How Effective Are Different Welfare-to-Work Approaches? Five-Year Adult and Child Impacts for Eleven Programs. Expected Effects


At random assignment, all sample members and their children had health care coverage because they were receiving AFDC and thus automatically covered under Medicaid. In general, Medicaid receipt should fall over time for both the program and control groups since most of them left welfare during the five-year follow-up period. By the last quarter, for example, welfare receipt ranged from 20 to 40 percent across the sites. Health care coverage in general should also fall over time if some sample members cannot replace their lost Medicaid coverage. Coverage might also fall more rapidly for parents than for their children. Most children under age 18 are now eligible for Medicaid if their family's income is less than 100 percent of the poverty level. They may also be eligible, depending on the state in which they live, for coverage through the Children's Health Insurance Program (CHIP). As a result, it is not uncommon for coverage status to vary within the same family. The mother might not have coverage or might be covered through her employer, while her children might be covered through CHIP or Medicaid.

The primary way that the programs might affect health coverage is through their effects on welfare receipt and employment. When people leave welfare for work, they run the risk of losing coverage because they will either immediately or eventually lose their public coverage and cannot often find private coverage to replace it. Transitional Medicaid is the main source of public coverage and is available to families for up to one year after leaving welfare.(3) However, recent research finds that its use has been slow to take hold: According to one study, over 600,000 recipients lost Medicaid coverage when their welfare case was closed, even though the majority still met Medicaid eligibility standards.(4) There are a number of possible reasons why individuals eligible for Medicaid do not receive it. One reason is that recently employed recipients, believing they are no longer eligible for welfare, often fail to respond to eligibility verification notices they receive from welfare caseworkers. Caseworkers typically close the cases of those who do not respond, which includes not only welfare but Medicaid and Food Stamps.(5)

Once Transitional Medicaid expires the family must find other insurance, mostly from private sources. This has become increasingly difficult for many low-income workers.
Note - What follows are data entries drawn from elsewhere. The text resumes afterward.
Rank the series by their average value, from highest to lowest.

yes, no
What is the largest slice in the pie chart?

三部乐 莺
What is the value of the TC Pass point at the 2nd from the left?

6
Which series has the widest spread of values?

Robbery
There has been a decrease over the past decade in the number of workers with employer-sponsored coverage, especially among those in low-wage jobs.(6) With rising health care costs, many employers have been faced with the choice of dropping coverage for their employees or passing along the costs to them in the form of higher premiums. As a result, many former welfare recipients are either not offered insurance or cannot afford it.
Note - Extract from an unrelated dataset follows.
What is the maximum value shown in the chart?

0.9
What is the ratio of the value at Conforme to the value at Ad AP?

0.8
In terms of program impacts, increases in employment and reductions in welfare receipt might lead to reductions in coverage, particularly in those sites with the largest reductions in welfare receipt. Because better jobs are more likely to come with employer-provided insurance, programs that may have encouraged recipients to take lower-quality jobs than they would have otherwise  particularly programs with an emphasis on quick employment  may have decreased coverage. In contrast, if program group members moved into better jobs than control group members over time, they may have increased coverage. Average wages, one measure of job quality, were higher for program group members in some sites (Atlanta LFA, Riverside HCD, and Riverside LFA all significantly increased hourly wages). Program impacts on earnings might also affect coverage, particularly coverage for children, since families with higher earnings may be less likely to qualify for public insurance programs.
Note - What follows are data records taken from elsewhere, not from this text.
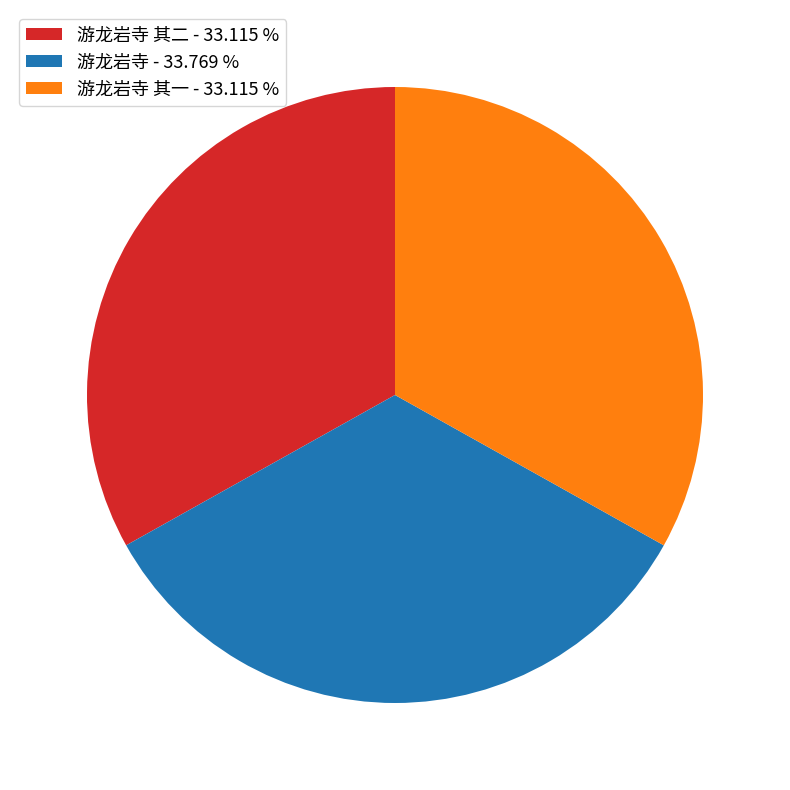

Do 游龙岩寺 - 33.769 % and 游龙岩寺 其一 - 33.115 % together represent more than half of the pie?

Yes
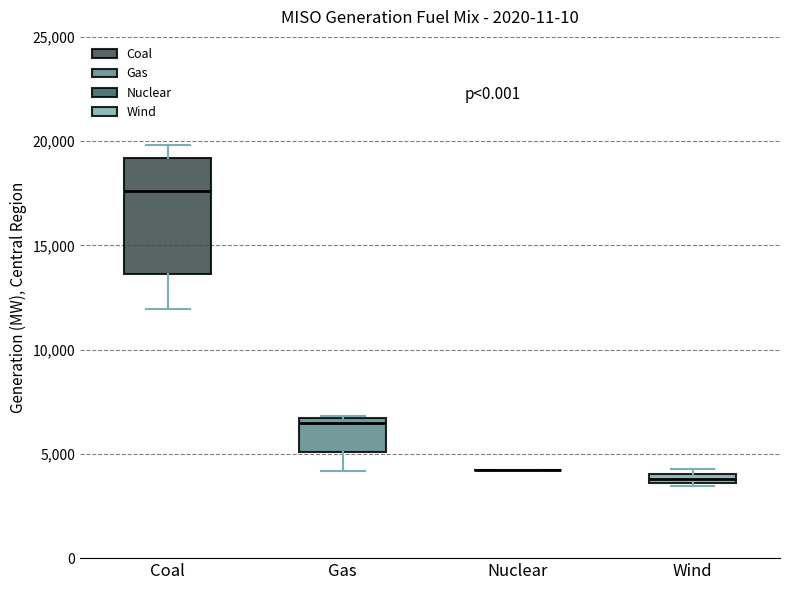

Where is the upper edge of the box for Gas on the y-axis? The values are not printed on the chart, so give them approximately, as read against the axis.

6500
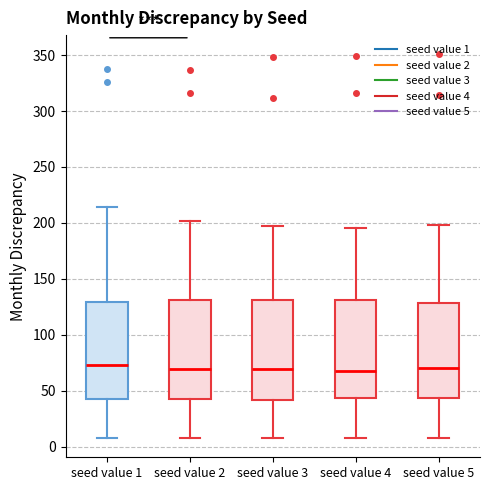

Where is the upper edge of the box for seed value 3 on the y-axis? The values are not printed on the chart, so give them approximately, as read against the axis.

130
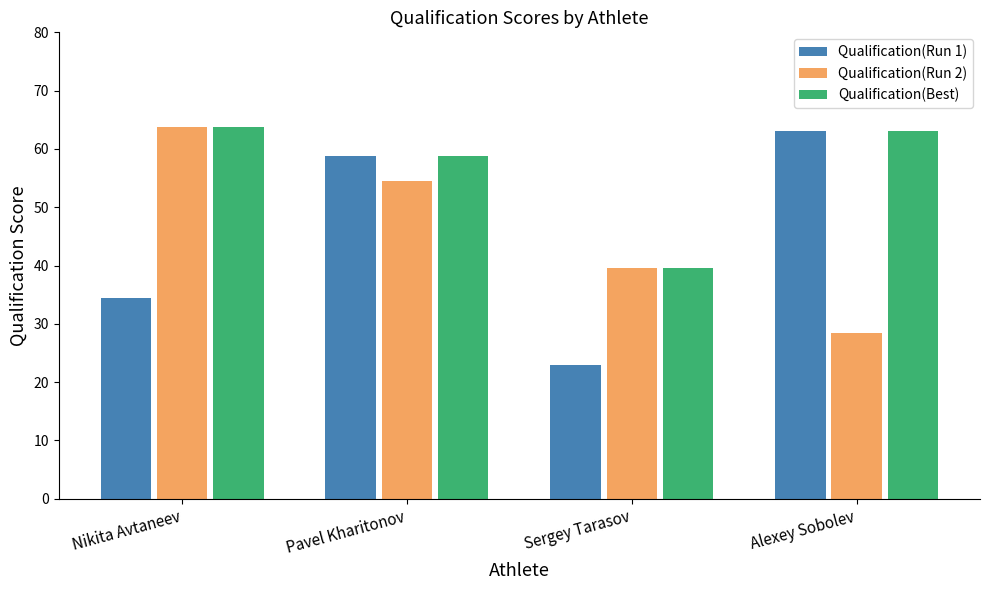

At which label does Qualification(Run 2) first exceed 54?

Nikita Avtaneev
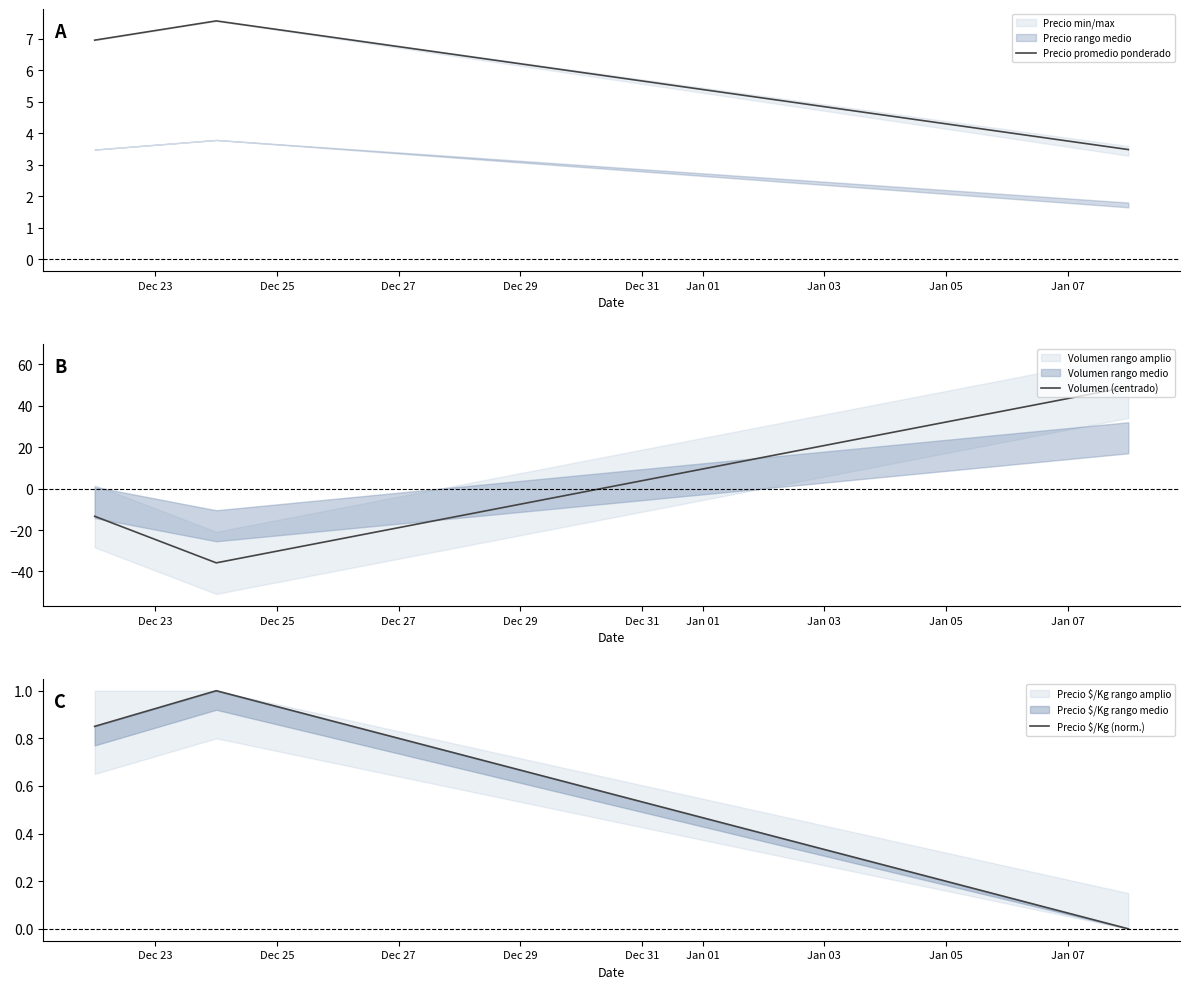

What is the minimum value for Volumen (centrado)?

-35.8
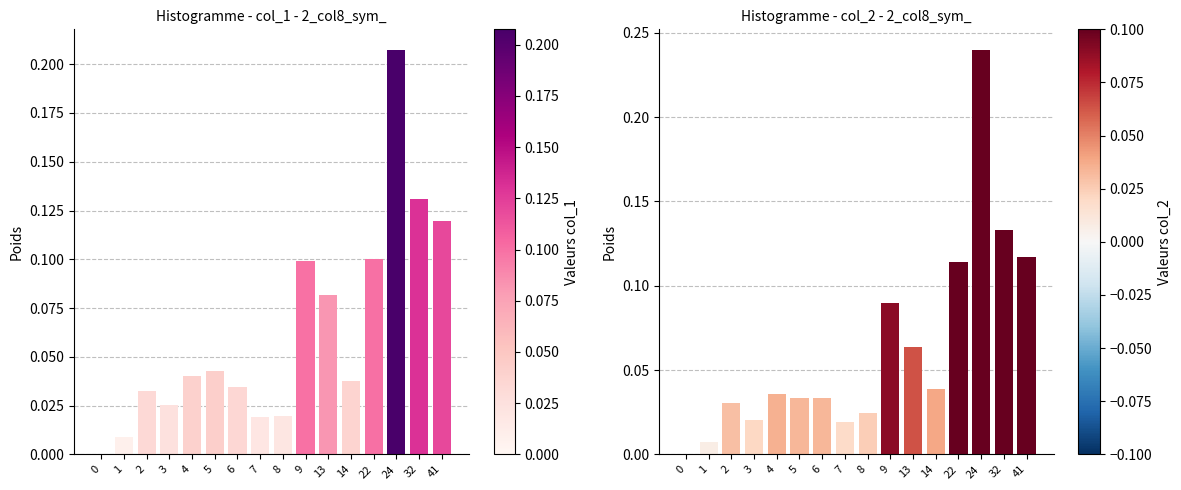

True or false: col_1 weight has a value of 0.1 at 41.

False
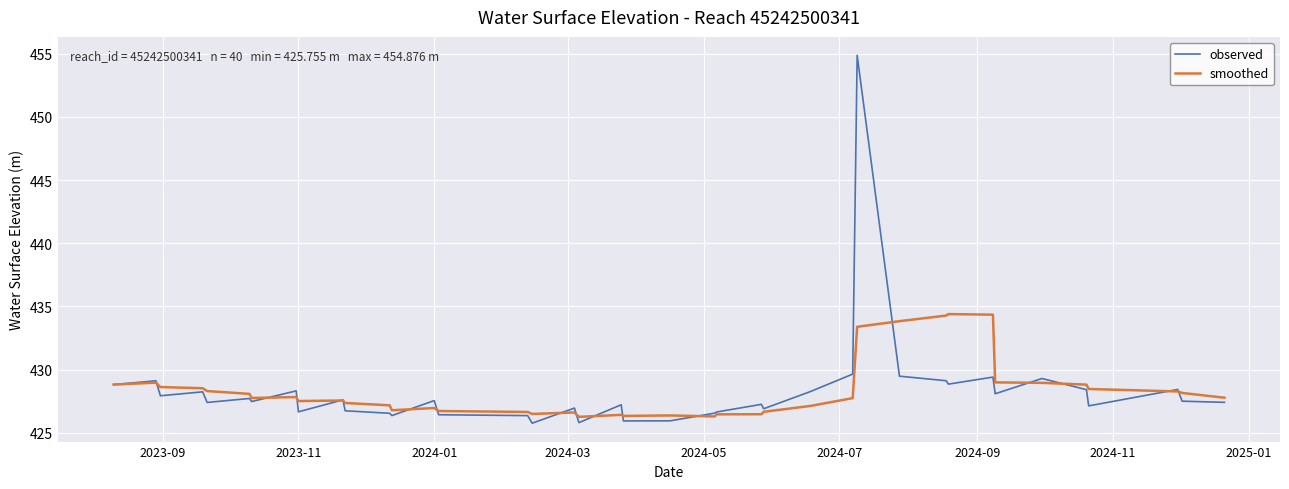

What is the greatest value displayed?

454.9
The programs might also affect coverage in ways that are not related to their impacts on employment or welfare receipt. For example, program group members have more contact than control group members with program staff, making it more likely that they will be made aware of and receive help in obtaining Transitional Medicaid or other kinds of public coverage. Programs with a strictly enforced participation mandate might also affect coverage, probably reducing it, if they lead many individuals to leave welfare before they have found jobs.